* BEGIN SUPPLIED INFORMATION *

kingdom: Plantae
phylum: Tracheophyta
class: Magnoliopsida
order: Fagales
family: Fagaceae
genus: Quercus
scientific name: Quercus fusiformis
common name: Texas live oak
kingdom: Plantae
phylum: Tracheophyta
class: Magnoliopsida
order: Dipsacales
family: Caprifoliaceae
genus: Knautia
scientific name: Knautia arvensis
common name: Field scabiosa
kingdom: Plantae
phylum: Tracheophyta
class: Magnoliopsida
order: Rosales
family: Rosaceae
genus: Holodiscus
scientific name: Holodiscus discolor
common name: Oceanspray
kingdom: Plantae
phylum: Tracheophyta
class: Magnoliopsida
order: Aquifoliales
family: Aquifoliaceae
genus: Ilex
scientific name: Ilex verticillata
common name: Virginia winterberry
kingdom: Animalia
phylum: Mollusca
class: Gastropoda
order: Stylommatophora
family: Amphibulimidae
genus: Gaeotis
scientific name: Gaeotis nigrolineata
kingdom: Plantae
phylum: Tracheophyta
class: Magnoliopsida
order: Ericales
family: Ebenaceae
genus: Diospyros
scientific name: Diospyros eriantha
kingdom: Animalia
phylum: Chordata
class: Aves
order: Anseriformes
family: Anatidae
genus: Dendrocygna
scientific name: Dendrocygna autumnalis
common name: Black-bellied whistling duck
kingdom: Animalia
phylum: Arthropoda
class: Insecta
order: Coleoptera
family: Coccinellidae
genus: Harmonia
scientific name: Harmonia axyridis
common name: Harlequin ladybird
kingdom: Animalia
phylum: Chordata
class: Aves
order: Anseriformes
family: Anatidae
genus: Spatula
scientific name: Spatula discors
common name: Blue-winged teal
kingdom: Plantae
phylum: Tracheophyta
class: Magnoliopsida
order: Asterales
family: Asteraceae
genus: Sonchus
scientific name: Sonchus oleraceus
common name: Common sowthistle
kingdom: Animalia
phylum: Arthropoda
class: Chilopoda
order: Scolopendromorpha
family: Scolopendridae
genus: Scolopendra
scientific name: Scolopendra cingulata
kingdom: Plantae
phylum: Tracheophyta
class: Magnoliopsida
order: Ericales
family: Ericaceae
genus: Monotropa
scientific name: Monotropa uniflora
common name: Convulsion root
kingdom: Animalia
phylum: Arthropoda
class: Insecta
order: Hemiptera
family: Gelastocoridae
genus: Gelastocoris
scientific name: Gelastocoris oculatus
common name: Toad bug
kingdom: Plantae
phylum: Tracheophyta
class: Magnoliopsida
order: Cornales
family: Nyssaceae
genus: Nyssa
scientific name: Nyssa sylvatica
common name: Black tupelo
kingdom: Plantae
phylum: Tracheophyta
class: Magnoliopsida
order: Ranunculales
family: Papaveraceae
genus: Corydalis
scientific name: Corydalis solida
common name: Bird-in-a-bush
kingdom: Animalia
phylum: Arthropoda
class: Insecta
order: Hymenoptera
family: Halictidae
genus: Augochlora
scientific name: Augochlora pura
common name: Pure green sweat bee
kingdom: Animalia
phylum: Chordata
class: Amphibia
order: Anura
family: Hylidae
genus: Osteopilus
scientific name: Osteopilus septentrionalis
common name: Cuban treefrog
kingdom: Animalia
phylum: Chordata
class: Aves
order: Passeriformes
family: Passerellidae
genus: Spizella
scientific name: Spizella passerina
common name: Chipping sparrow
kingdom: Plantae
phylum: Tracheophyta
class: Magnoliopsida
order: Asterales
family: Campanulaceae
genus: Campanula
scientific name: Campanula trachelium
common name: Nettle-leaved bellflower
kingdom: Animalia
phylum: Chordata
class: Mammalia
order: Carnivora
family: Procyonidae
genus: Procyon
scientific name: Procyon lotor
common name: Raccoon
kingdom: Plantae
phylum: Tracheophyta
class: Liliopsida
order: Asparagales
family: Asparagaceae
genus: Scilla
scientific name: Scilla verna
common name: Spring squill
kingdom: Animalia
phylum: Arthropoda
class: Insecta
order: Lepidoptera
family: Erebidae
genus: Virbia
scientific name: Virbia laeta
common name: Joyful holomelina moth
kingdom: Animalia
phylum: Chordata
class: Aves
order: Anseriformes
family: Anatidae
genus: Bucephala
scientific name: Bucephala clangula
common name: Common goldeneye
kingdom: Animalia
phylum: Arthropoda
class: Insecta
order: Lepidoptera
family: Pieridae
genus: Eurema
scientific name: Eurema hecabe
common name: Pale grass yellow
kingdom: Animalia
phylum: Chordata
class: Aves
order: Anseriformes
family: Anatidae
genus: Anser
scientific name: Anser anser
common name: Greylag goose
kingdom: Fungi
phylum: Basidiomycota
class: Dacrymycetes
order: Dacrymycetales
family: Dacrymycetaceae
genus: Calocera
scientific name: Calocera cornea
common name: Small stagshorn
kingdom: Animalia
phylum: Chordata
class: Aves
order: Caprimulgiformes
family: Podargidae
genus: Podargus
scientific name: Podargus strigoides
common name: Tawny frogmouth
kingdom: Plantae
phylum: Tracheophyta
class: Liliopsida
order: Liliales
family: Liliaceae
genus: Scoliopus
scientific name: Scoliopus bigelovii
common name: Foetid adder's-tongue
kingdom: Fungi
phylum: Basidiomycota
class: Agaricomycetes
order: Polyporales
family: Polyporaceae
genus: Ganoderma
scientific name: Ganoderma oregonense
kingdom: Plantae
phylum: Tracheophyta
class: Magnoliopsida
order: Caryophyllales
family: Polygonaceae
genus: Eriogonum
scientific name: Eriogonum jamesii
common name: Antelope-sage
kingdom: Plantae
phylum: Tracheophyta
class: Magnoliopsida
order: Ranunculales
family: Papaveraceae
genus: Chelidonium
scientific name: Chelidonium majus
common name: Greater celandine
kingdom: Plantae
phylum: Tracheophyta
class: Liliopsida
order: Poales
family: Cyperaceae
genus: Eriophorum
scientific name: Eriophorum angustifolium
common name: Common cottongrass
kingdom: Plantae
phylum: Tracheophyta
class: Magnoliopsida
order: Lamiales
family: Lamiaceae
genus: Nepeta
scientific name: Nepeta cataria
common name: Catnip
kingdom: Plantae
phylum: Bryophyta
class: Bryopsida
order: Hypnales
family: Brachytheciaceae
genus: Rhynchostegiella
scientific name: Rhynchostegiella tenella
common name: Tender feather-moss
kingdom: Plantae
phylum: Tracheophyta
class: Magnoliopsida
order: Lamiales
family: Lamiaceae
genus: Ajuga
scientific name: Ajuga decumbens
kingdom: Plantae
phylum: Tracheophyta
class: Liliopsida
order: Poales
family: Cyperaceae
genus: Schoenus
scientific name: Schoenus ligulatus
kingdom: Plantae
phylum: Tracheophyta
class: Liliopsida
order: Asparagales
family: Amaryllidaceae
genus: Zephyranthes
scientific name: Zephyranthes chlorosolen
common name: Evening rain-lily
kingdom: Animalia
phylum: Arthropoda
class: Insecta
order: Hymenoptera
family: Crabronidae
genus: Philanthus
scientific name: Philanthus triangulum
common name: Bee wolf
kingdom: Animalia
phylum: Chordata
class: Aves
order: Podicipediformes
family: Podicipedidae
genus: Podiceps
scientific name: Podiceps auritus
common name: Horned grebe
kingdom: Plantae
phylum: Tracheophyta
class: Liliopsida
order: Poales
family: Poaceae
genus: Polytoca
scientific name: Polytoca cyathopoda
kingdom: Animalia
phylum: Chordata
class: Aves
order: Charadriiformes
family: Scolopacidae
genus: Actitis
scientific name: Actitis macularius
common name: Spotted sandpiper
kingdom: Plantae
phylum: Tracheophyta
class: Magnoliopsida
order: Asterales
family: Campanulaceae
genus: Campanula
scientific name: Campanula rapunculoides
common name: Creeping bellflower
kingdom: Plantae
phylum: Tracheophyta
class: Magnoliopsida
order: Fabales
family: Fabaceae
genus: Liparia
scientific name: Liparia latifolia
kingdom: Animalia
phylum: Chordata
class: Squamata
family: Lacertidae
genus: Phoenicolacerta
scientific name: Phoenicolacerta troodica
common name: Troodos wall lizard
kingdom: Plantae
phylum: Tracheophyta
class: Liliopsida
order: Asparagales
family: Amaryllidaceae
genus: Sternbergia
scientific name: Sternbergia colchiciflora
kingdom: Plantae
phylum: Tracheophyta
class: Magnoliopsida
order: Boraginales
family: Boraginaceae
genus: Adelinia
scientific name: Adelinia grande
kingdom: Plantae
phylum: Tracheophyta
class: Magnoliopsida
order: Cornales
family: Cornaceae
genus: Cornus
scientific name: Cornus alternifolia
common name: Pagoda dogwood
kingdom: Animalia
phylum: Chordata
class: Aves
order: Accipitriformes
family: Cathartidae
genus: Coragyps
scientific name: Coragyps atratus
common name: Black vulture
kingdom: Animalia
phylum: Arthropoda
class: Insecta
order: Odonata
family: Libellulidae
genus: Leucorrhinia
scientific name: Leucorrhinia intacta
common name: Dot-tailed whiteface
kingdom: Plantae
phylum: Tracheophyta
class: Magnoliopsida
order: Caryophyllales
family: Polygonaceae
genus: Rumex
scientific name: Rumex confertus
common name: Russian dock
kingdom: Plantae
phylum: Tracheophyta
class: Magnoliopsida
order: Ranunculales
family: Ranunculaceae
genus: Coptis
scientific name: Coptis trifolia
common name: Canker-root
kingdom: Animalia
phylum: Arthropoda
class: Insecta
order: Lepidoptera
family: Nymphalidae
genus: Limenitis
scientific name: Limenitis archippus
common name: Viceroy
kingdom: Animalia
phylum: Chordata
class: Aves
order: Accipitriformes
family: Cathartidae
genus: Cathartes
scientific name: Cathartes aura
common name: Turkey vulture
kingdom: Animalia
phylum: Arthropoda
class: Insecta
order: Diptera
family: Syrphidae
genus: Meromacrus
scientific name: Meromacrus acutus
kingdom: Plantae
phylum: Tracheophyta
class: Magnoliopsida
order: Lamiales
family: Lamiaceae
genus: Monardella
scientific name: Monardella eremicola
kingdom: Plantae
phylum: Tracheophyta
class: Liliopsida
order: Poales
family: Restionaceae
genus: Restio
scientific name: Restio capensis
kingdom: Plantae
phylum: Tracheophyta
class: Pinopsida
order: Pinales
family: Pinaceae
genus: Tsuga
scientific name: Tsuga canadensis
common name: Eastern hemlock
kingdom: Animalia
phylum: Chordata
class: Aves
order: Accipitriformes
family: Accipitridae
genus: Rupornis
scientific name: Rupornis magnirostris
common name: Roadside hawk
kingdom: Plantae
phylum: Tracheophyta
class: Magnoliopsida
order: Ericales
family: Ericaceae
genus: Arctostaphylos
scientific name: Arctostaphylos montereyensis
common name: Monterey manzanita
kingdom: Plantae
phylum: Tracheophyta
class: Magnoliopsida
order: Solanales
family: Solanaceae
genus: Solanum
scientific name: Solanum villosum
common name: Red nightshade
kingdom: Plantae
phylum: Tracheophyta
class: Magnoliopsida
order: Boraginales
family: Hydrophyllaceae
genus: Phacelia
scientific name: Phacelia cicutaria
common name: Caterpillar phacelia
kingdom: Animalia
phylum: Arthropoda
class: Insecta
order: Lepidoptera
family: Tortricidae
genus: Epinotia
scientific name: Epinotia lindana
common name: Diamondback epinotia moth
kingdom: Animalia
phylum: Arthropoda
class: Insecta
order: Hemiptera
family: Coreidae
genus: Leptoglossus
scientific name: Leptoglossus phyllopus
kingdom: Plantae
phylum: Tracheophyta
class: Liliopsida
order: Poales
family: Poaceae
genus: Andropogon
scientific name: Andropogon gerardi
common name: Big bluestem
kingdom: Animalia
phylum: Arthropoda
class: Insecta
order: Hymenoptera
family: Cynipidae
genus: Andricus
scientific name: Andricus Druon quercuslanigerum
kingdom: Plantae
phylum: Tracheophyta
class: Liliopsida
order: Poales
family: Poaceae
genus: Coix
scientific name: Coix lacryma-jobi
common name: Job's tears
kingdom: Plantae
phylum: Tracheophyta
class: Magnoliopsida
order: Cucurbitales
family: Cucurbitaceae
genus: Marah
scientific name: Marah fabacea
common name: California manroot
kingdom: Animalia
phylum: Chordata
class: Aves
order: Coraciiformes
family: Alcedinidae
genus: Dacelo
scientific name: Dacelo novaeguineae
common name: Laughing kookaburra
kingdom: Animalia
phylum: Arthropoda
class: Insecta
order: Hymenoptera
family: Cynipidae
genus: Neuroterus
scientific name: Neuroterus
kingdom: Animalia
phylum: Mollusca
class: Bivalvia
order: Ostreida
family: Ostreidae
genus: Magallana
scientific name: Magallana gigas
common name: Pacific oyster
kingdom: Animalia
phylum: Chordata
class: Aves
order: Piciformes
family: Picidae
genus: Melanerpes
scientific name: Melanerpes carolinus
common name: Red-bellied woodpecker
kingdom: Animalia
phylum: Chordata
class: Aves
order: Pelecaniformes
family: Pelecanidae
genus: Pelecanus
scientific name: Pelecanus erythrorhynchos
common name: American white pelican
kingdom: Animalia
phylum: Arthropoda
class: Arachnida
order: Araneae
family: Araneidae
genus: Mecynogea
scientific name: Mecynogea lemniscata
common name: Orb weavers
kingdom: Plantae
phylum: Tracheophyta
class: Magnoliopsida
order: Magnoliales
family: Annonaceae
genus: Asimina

* END SUPPLIED INFORMATION *

Rewrite the stretch of material from the start through the line that contains "scientific name: Knautia arvensis", replacing "phylum" with "division" and keeping everything else unchanged. Give only those lines.

THE ANSWER:
kingdom: Plantae
division: Tracheophyta
class: Magnoliopsida
order: Fagales
family: Fagaceae
genus: Quercus
scientific name: Quercus fusiformis
common name: Texas live oak
kingdom: Plantae
division: Tracheophyta
class: Magnoliopsida
order: Dipsacales
family: Caprifoliaceae
genus: Knautia
scientific name: Knautia arvensis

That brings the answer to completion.